Eval is a system with SLOs — cheap enough per-PR, reproducible, low-variance. A lying control system ships regressions with a green check.
Three tiers by cost & fidelity: offline static (every commit, but saturates and leaks — decontaminate per lesson 08), LLM-as-judge (scalable, biased — randomize position, length-control, cross-family judge, calibrate to κ>0.6 against humans), human/online A/B (the gold standard, reserved as the release gate).
Online A/B compares a primary metric against guardrails (p99 latency from lesson 03, refusal rate, safety, cost/req) that must not regress. Sample size n ≈ 16·p(1−p)/MDE²; small effects or thin traffic mean weeks.
Offline ↔ online gap is real (distribution shift, Goodhart): offline gates what's allowed to ship, online decides what does ship.

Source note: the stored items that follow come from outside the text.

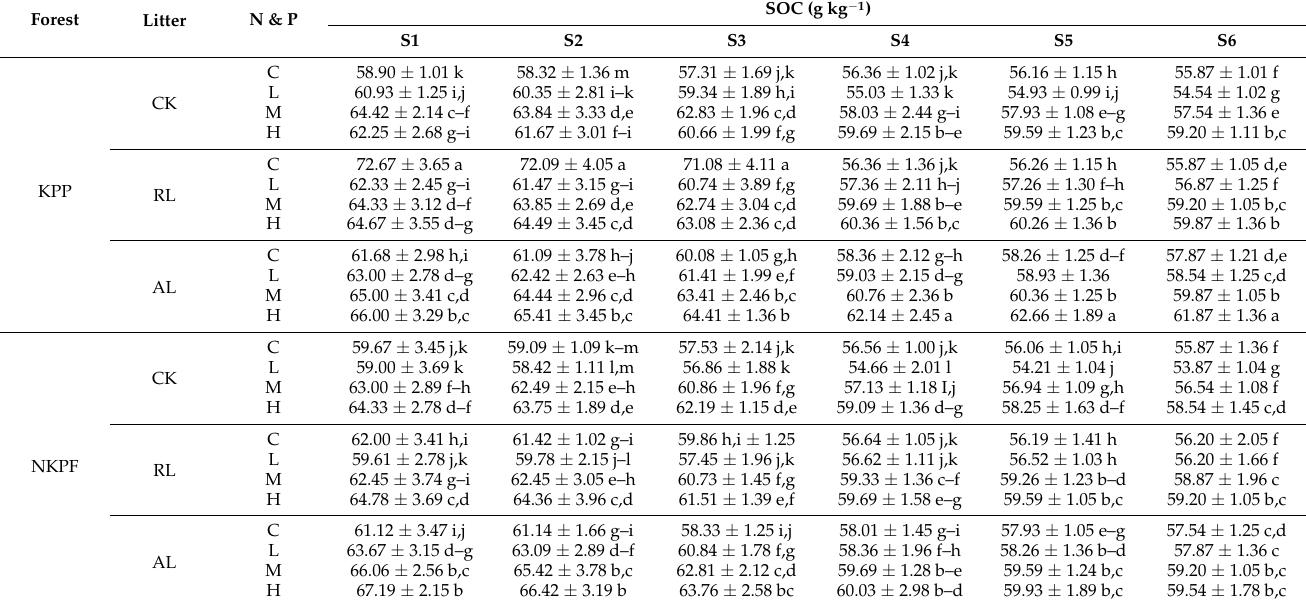
Table 2. Changes in soil organic matter by N and P inputs along with litter treatments across six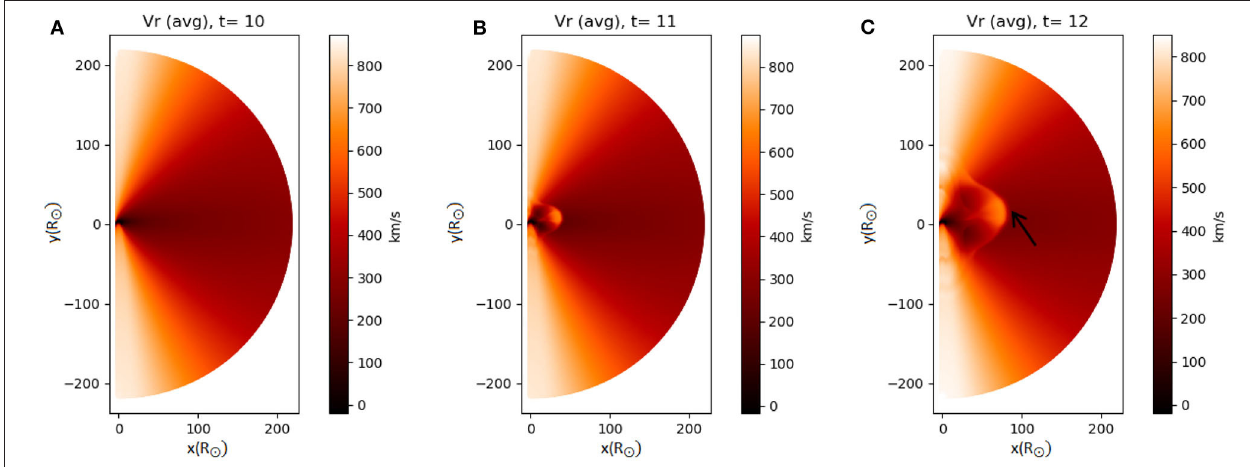
FIGURE 10 | Injection and propagation of a CME via the average radial velocity in the ensemble (in km/s). From (A–C) : relaxed solar wind ( t = 10), injection and propagation of the CME ( t = 11, t = 12). The leading edge (front shock) is prominent in the last panel, marked by a black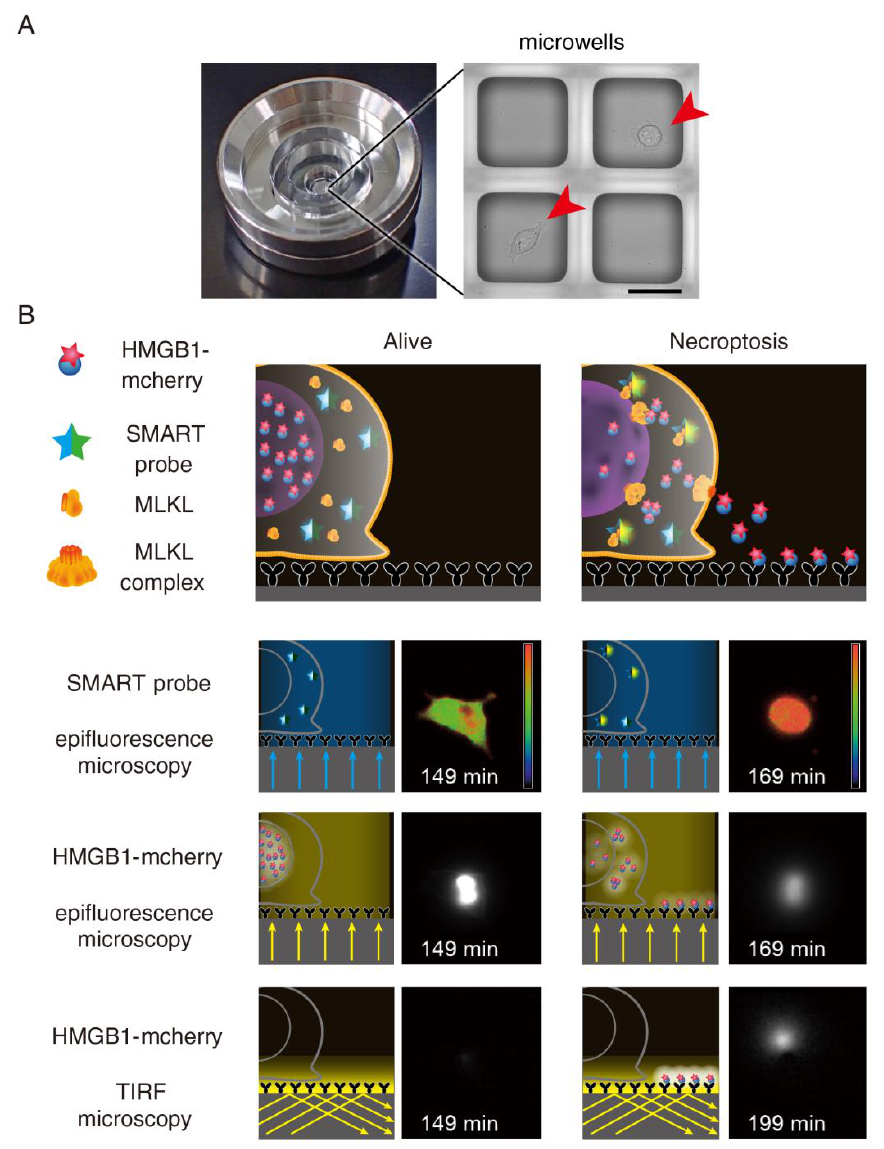
FIGURE 2: Detection of the release of HMGB1-mCherry using TIRF microscopy. (A) A single chamber well is composed of approximately 1,000 sub-nanolitre-sized mi- crowells with 80  m square in size where a single cell is seeded onto one microwell. Scale bars indicate 50  m. Arrowheads indicate indi- vidual cell. (B) LCI-S monitors an increase in the FRET/CFP ratio of SMART, HMGB1-mCherry signals in the nucleus by epifluorescence microscopy, and released HMGB1- mCherry by TIRF-M. Microwells were precoated with anti-RFP anti- body, and released HMGB1- mCherry was rapidly captured by anti-RFP antibody and was detect- ed by TIRF-M. L929 cells were un- treated (Alive) or treated with TNF and zVAD-fmk to induce necropto- sis (Necroptosis). Fluorescent sig- nals were analyzed at every 2 min and representative images of live and necroptotic cells are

Regression gating is the release contract — the literal CI gate for models, blocking deploy on any threshold or guardrail breach (lesson 11). The gate is cheap; a bad deploy costs rollbacks, degraded UX across millions of requests, and trust.
The data flywheel (serve → log → curate → retrain → deploy) feeds lessons 09 and 08 and is the compounding moat — bounded by bias amplification, privacy/consent, and human labeling as the rate-limiter.